Pictured Above: Following the flood, Centaur Forge’s Burlington, Wis., location was surrounded by water.

Unprecedented flooding ravaged Centaur Forge’s storefront in Burlington, Wis., but the forging community wouldn’t let them stay under water.

Bekki Baas has worked at Centaur Forge for more than 20 years, a constant and general manager through multiple store owners. The farrier and blacksmith supply shop, a town staple since 1965, is adjacent to the Fox River — but as long as Baas has worked there, flooding never has been a concern.

As rain fell Wednesday, July 12, 2017, Burlington was under flash flood warnings. An otherwise ordinary day, Baas was at the store as several customers shopped.

“We’ve never been flooded,” Baas says. “I didn’t believe it would happen. I’ve worked here for over 20 years and it’s never hit the building.”

According to Baas, the customers helped save the store as one of them insisted that it was going to flood.

“She was the one who said, ‘You’re going to flood, you need to get some sand bags.’”

While a Centaur Forge employee went to pick up sandbags, the customers at the store jumped to action, helping move products to higher shelves.

Centaur Forge staff smiles, standing strong and glad to have the store reopened after the flood.
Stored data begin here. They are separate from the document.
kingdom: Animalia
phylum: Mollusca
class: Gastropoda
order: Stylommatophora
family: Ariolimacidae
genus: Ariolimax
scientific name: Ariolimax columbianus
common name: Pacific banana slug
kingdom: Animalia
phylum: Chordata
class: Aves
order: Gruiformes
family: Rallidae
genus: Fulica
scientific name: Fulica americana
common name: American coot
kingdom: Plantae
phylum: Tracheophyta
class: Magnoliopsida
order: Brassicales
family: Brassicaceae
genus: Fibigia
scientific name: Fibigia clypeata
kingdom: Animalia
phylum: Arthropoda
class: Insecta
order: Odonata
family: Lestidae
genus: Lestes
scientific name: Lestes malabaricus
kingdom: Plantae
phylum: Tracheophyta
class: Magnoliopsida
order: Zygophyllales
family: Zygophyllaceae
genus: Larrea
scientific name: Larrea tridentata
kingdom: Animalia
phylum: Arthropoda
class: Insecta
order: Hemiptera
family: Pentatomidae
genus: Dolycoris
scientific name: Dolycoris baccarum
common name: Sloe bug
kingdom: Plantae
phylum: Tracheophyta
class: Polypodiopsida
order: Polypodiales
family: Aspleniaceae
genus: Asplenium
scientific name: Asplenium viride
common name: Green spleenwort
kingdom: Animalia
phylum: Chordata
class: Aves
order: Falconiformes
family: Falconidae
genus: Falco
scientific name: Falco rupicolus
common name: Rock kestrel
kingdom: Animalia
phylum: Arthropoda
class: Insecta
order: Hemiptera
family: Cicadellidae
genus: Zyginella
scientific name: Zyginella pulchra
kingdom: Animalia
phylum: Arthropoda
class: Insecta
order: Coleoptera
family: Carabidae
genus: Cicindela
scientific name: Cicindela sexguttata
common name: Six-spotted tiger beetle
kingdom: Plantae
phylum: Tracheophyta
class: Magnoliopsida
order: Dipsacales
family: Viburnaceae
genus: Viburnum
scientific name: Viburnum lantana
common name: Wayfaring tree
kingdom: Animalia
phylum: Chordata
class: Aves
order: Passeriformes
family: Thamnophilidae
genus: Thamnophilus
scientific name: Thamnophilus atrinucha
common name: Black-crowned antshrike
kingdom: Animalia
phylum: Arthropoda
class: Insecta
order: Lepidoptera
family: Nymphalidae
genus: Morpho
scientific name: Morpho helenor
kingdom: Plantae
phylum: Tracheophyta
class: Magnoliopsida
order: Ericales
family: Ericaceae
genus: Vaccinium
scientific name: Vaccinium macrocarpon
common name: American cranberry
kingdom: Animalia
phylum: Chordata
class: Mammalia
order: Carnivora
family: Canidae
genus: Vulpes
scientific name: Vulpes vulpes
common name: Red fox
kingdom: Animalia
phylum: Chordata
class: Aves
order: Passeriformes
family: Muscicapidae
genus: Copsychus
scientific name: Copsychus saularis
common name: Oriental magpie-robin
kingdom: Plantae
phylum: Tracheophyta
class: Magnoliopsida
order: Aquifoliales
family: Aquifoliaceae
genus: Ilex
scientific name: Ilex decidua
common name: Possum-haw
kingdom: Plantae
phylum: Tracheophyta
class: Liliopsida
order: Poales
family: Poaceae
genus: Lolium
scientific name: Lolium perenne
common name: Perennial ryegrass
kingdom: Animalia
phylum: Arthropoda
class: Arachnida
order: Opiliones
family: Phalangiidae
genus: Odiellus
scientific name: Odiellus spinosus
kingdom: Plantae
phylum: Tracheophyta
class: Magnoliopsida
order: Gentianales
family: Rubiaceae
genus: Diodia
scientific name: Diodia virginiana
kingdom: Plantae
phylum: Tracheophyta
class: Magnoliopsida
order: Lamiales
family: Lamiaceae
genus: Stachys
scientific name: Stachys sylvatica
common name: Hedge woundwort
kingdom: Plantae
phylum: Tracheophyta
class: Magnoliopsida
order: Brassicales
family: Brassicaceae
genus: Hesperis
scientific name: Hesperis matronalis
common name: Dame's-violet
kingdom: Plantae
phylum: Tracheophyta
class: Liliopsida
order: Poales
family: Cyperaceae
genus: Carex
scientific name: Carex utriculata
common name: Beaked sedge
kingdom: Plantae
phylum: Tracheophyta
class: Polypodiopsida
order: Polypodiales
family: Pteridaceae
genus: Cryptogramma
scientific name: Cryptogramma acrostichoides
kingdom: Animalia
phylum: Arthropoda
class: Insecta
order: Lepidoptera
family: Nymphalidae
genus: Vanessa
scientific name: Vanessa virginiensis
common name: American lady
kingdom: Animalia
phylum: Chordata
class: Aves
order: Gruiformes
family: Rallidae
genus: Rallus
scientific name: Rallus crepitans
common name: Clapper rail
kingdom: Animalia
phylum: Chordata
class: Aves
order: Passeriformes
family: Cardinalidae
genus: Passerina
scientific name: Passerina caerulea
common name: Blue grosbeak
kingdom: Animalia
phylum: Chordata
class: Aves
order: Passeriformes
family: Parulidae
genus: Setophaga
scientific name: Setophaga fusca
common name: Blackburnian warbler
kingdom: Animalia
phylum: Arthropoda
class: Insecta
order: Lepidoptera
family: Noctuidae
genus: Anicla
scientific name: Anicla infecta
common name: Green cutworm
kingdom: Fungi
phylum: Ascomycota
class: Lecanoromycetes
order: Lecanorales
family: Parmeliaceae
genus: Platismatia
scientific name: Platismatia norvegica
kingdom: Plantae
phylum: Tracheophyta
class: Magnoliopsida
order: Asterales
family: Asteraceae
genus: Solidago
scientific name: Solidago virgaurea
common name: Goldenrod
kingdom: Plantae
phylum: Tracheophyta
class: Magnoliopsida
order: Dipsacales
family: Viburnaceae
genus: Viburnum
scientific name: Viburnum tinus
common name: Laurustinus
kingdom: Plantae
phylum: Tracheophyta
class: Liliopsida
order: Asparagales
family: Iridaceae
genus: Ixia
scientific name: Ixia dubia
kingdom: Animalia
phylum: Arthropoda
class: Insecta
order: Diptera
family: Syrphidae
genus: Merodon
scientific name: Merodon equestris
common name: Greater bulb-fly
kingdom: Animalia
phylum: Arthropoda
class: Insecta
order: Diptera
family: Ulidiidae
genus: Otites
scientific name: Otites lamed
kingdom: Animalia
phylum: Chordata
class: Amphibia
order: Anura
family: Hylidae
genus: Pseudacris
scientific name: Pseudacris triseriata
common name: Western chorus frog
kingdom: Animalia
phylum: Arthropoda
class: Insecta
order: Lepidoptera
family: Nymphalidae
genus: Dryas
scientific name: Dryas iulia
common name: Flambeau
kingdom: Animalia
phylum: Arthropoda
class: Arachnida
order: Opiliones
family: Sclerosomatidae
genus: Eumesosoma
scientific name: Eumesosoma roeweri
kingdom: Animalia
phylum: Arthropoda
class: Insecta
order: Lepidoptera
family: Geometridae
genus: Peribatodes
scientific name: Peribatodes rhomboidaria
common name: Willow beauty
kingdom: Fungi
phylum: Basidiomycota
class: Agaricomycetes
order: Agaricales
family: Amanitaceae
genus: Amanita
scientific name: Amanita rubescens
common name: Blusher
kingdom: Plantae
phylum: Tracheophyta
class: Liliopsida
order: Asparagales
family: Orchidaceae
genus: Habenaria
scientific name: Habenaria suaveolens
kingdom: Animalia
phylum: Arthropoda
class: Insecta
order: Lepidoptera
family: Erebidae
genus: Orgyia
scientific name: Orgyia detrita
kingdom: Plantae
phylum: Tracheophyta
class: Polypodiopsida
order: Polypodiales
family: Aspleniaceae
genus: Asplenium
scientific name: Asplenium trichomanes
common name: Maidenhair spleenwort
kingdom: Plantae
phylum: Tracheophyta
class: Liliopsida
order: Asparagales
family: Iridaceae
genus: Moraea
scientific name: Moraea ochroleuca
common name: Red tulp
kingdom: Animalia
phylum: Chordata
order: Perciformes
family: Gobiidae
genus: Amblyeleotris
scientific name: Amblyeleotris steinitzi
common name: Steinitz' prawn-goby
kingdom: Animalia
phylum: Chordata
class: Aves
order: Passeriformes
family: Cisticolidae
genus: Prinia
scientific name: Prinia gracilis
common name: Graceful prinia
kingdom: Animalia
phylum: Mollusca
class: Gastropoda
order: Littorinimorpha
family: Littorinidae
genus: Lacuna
By 3:30 p.m., they had to evacuate.

“The water was coming in through the drains and everything like that, so we had to leave,” Baas says. “The building was already surrounded with water at that point but we got through and nobody was hurt — that was the best part.”

While the store was closed, Centaur Forge’s Austin, Texas, location handled all orders and phone calls.

Meanwhile, the community at the Burlington store continued to help. Baas was able to regain access Friday and call a cleanup company to assess the damage.

The entire building contained at least 2 feet of water — even deeper in low spots.

“Again, my employees here came through tenfold. They helped in every way possible,” Baas says.

They joined her to work throughout the weekend, aiming together to reopen Monday, July 17.

“It’s a matter of saying, ‘Hey, it’s a tragedy, but the best part is you get to find out what fantastic people you have around you.’ We’re a little messy, but hey, we did it.”

They successfully reopened that Monday, and since have continued to clean and rebuild. In the interim, the store’s community has continued to support Centaur Forge.

“I’ve never had so much kinship. In fact, when we were taking out some of the walls on that Monday, when we were trying to take down the drywall and things like that in the office, I had customers helping do some of the demolition work.”

The vendors have been understanding and supportive as well.

“Everyone sends their best wishes, they’re asking me, ‘Are you ready for this shipment? Can you take it? We heard you guys got flooded.’ They’re trying to make sure they can help us the best they can.” 

Reopened and looking forward, Baas says Centaur Forge isn’t going anywhere.

“We plan on being here for at least another hundred years. I won’t be the manager at that point,” Baas jokes. “But it’s a really unique business and our customers and vendors and everyone are so fantastic. This flood will not deter us.”